Title to land – Adverse possession – Criminal trespass – Paragraph 1 of Schedule 6 to Land Registration Act 2002 – Section 144 of Legal Aid, Sentencing and Punishment of Offenders Act 2012 – Claimant applying to register title to property by adverse possession – Defendant cancelling application on ground that claimant’s criminal offence of trespass preventing reliance on period of adverse possession – Whether defendant erring in that view – Claim allowed
In November 2012, the claimant applied to be registered as the proprietor of a residential property, in place of the then registered owner, on the ground that he had acquired title by 10 years’ adverse possession within the meaning of para 1 of Schedule 6 to the Land Registration Act 2002. He had first entered the property in the 1990s after being informed that the owner had died and that her son had not been seen since 1996. At that time, the property was lying empty and had been vandalised. After entering the property, the claimant had repaired the roof, cleared the garden and taken steps to make the property wind and watertight. He had subsequently replaced ceilings and skirting boards, electric and heating fitments and plastered and painted walls, with the intention of making the property his permanent residence. He had moved in at the end of January 2012. In his application, he stated that he had treated the house as his own since 2001.
The defendant cancelled the claimant’s application on the ground that section 144 of the Legal Aid, Sentencing and Punishment of Offenders Act 2012, which criminalised acts of trespass that consisted of “living in” a residential building, prevented the claimant from relying on any period of adverse possession to establish a claim for registration as proprietor of the property. He took the view that Schedule 6 to the 2002 Act impliedly required that possession by an applicant for registration should not have constituted a criminal offence for any part of the 10-year period of adverse possession. The claimant sought judicial review of that decision.
Held: The claim was allowed.
(1) Section 144 of the 2012 Act had been enacted on the assumption that adverse possession was not affected by whether the trespassory acts of possession were criminal or merely unlawful torts. It was only “living in” the building that was criminalised, so that possession for some other use would not be criminal trespass and could found a claim to title by adverse possession. Parliament should be taken to have thought that the public policy advantages of adverse possession at common law meant that the mere fact that the adverse possession was based on criminal trespass did not preclude a successful claim to adverse possession. Before any claim could arise in reliance on adverse possession, 10 or 12 years of adverse possession had to pass without effective action by the owner or by an enforcement authority, whether in civil or criminal proceedings.

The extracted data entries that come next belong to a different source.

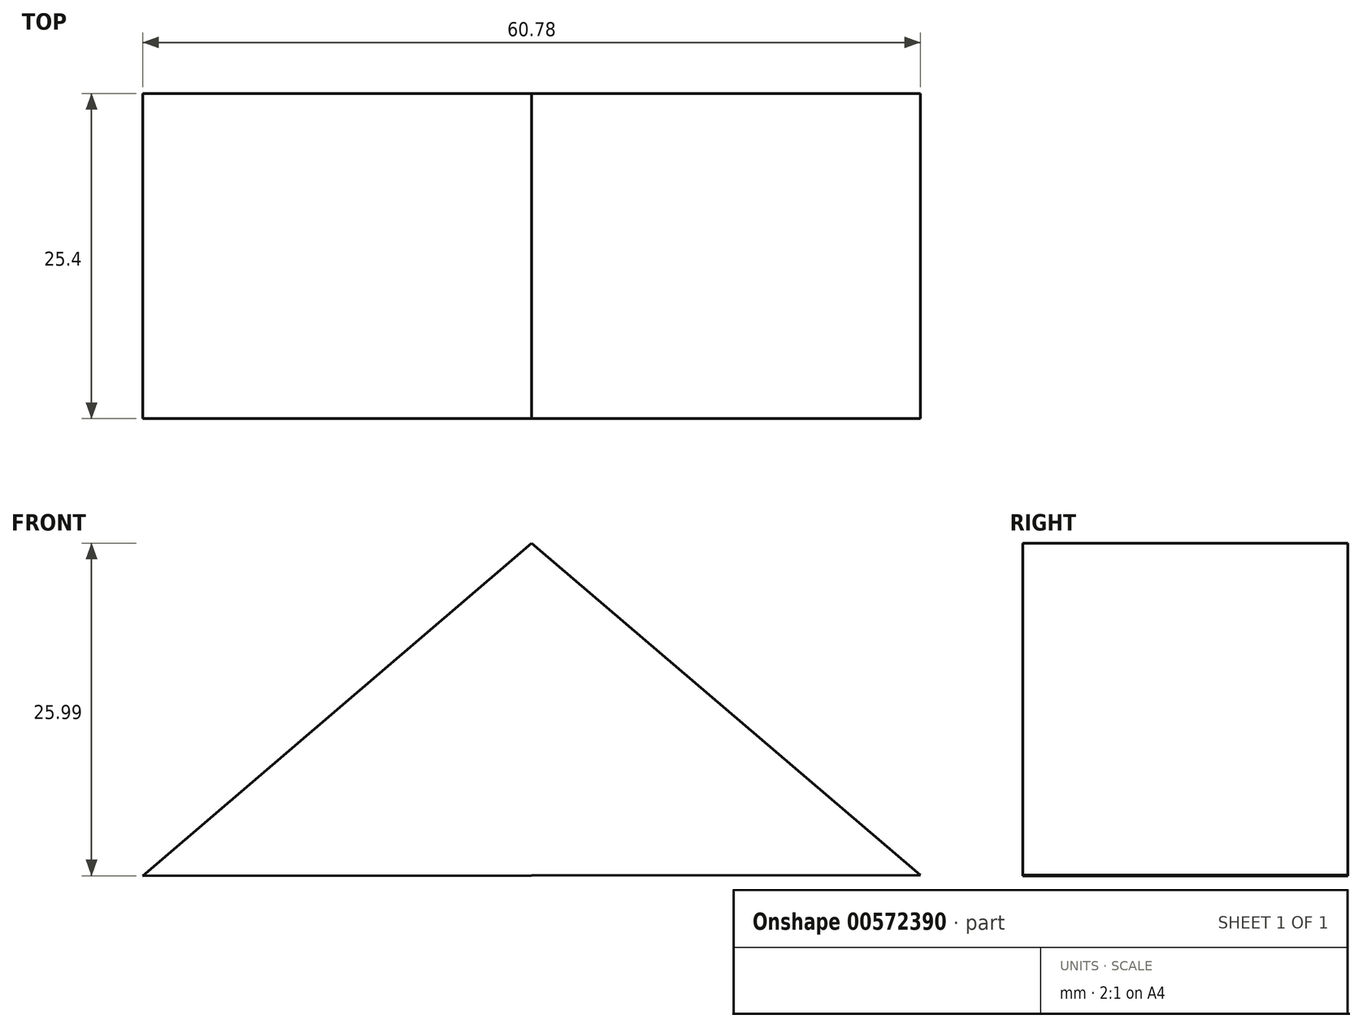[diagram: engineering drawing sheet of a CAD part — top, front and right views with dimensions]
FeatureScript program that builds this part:
annotation { "Feature Type Name" : "Feature", "Feature Type Description" : "" }
export const myFeature = defineFeature(function(context is Context, id is Id, definition is map)
    precondition{}
    {
        {
            var Q0;
            Q0=qCreatedBy(makeId("Front.planeOp"),FACE);
            var sketch = newSketch(context, id + "F0", { "sketchPlane" : qUnion([Q0])});
            skLineSegment(sketch, "E0", {"start": v(-61, 25.4) * mm, "end": v(-14.15, 62.64) * mm});
            skLineSegment(sketch, "E1", {"start": v(-14.15, 62.64) * mm, "end": v(32.7, 25.4) * mm});
            skLineSegment(sketch, "E2", {"start": v(32.7, 25.4) * mm, "end": v(32.7, -21.86) * mm});
            skLineSegment(sketch, "E3", {"start": v(32.7, -21.86) * mm, "end": v(-61, -21.86) * mm});
            skLineSegment(sketch, "E4", {"start": v(-61, -21.86) * mm, "end": v(-61, 25.4) * mm});
            skSolve(sketch);
        }
        {
            var Q0;
            Q0=makeQuery(id+"F0.imprint","IMPRINT",FACE,{"disambiguationData":[TD([[makeQuery(id+"F0.imprint","IMPRINT",EDGE,{"derivedFrom":sQuery(id+"F0.wireOp",EDGE,"E0")}),-1.0]])]});
            var sketch = newSketch(context, id + "F1", { "sketchPlane" : qUnion([Q0])});
            skLineSegment(sketch, "E5", {"start": v(-44.1, 26.28) * mm, "end": v(-13.72, 52.27) * mm});
            skLineSegment(sketch, "E6", {"start": v(-13.72, 52.27) * mm, "end": v(16.69, 26.33) * mm});
            skLineSegment(sketch, "E7", {"start": v(16.69, 26.33) * mm, "end": v(-44.1, 26.28) * mm});
            skSolve(sketch);
        }
        {
            var Q0;
            Q0=sQuery(id+"F1.wireOp",EDGE,"E7");
            var Q1;
            Q1=sQuery(id+"F1.wireOp",EDGE,"E5");
            var Q2;
            Q2=sQuery(id+"F1.wireOp",EDGE,"E6");
            extrude(context, id + "F2", {"bodyType" : ToolBodyType.SURFACE, "surfaceEntities" : qUnion([Q0, Q1, Q2]), "depth" : 25.4 * mm, "offsetDistance" : 25.4 * mm});
        }
    });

If that were the position, title could be extinguished or a change in owner registered, if the statutory processes were completed satisfactorily, without any public interest being engaged, unless particular circumstances meant that adverse possession should not of itself be a sufficient basis for an extinguishment of or transfer of title. Those circumstances arose not where the trespass was a crime, but where the land in respect of which adverse possession was claimed was itself subject to rights that could not be extinguished, as with a highway, or was land of which a landowner/statutory undertaker could not be dispossessed because the statutory provisions under which it held the land in effect made the land inalienable or title inextinguishable, or created preconditions for title transfer that were unmet by adverse possession alone. Accordingly, the defendant’s decision was founded on an error of law as to the effect of section 144 of the 2012 Act on adverse possession: Buckinghamshire County Council v Moran [1990] Ch 632, R v Oxfordshire County Council, ex parte Sunningwell Parish Council [1999] 2 EGLR 15 and Bakewell Management Ltd v Brandwood [2004] UKHL 14; [2004] 2 EGLR 15 considered.
(2) No offence would be committed by someone who had not lived in the house, but had possessed it through acts of repair, maintenance and exclusion, intending to use it for tenants. Accordingly, that form of adverse possession could suffice for an application under Schedule 6 to the 2002 Act.

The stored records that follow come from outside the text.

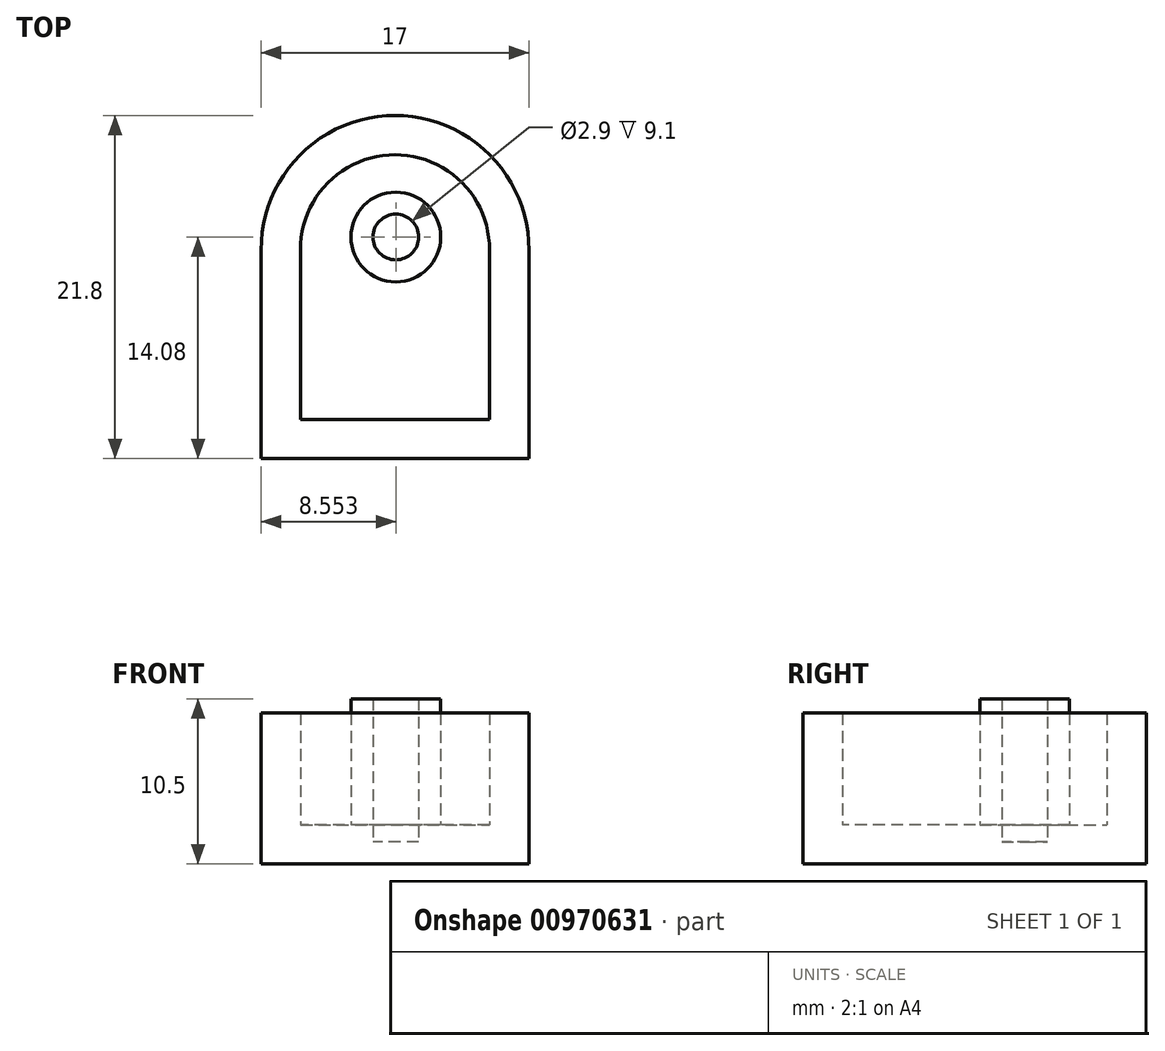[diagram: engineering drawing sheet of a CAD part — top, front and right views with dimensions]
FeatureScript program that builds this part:
annotation { "Feature Type Name" : "Feature", "Feature Type Description" : "" }
export const myFeature = defineFeature(function(context is Context, id is Id, definition is map)
    precondition{}
    {
        {
            var Q0;
            Q0=qCreatedBy(makeId("Top.planeOp"),FACE);
            var sketch = newSketch(context, id + "F0", { "sketchPlane" : qUnion([Q0])});
            skLineSegment(sketch, "E0.top", {"start": v(-7.8, -12.5) * mm, "end": v(9.2, -12.5) * mm});
            skLineSegment(sketch, "E0.left", {"start": v(-7.8, 0.75) * mm, "end": v(-7.8, -12.5) * mm});
            skLineSegment(sketch, "E0.right", {"start": v(9.2, 0.75) * mm, "end": v(9.2, -12.5) * mm});
            skArc(sketch, "E1", {"start": v(9.2, 0.75) * mm, "mid": v(0.7, 9.3) * mm, "end": v(-7.8, 0.75) * mm});
            skSolve(sketch);
        }
        {
            var Q0;
            Q0=makeQuery(id+"F0.imprint","IMPRINT",FACE,{"disambiguationData":[TD([[makeQuery(id+"F0.imprint","IMPRINT",EDGE,{"derivedFrom":sQuery(id+"F0.wireOp",EDGE,"E0.top")}),1.0]])]});
            extrude(context, id + "F1", {"entities" : qUnion([Q0]), "depth" : 9.6 * mm, "offsetDistance" : 25 * mm});
        }
        {
            var Q0;
            Q0=makeQuery(id+"F1.opExtrude","CAP_FACE",FACE,{"disambiguationData":[OSD([sQuery(id+"F0.wireOp",EDGE,"E0.top"),sQuery(id+"F0.wireOp",EDGE,"E0.left"),sQuery(id+"F0.wireOp",EDGE,"E0.right"),sQuery(id+"F0.wireOp",EDGE,"E1")])],"isStart":false});
            shell(context, id + "F2", {"entities" : qUnion([Q0]), "thickness" : 2.5 * mm});
        }
        {
            var Q0;
            Q0=makeQuery(id+"F2.opShell","OFFSET_FACE",FACE,{"disambiguationData":[OSD([sQuery(id+"F0.wireOp",EDGE,"E0.top"),sQuery(id+"F0.wireOp",EDGE,"E0.left"),sQuery(id+"F0.wireOp",EDGE,"E0.right"),sQuery(id+"F0.wireOp",EDGE,"E1")])]});
            var sketch = newSketch(context, id + "F3", { "sketchPlane" : qUnion([Q0])});
            skCircle(sketch, "E2", {"center": v(0.74, 1.58) * mm, "radius": 2.85 * mm});
            skSolve(sketch);
        }
        {
            var Q0;
            Q0=makeQuery(id+"F3.imprint","IMPRINT",FACE,{"disambiguationData":[TD([[makeQuery(id+"F3.imprint","IMPRINT",EDGE,{"derivedFrom":sQuery(id+"F3.wireOp",EDGE,"E2")}),1.0]])]});
            extrude(context, id + "F4", {"entities" : qUnion([Q0]), "operationType" : NewBodyOperationType.ADD, "depth" : 8 * mm, "offsetDistance" : 25 * mm});
        }
        {
            var Q0;
            Q0=makeQuery(id+"F4.opExtrude","CAP_FACE",FACE,{"disambiguationData":[OSD([sQuery(id+"F3.wireOp",EDGE,"E2")])],"isStart":false});
            shell(context, id + "F5", {"entities" : qUnion([Q0]), "thickness" : 1.4 * mm});
        }
    });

(3) The claimant had never had possession in the sense protected by the European Convention on Human Rights, which required possession sufficiently established to amount to a legitimate expectation of obtaining effective enjoyment of a property right. The system of registration of title precluded any such legitimate expectation arising simply through the passage of time. Until the relevant 10-year period had passed without possession being a criminal offence, the claimant could have no more than a hope that he would complete 10 years tortious but not illegal possession. After that, he had the right to make an application, but no right to succeed. Nor did he have any right to prevent parliament from changing the conditions required for registration of title to land which he did not own, but which someone else did.
Philip Rainey QC and Marc Glover (instructed by Neumans LLP) appeared for the claimant; Jonathan Karas QC and Katrina Yates (instructed by the Treasury Solicitor) appeared for the defendant; David Forsdick (instructed by the Treasury Solicitor) appeared for the interested party (by written submissions).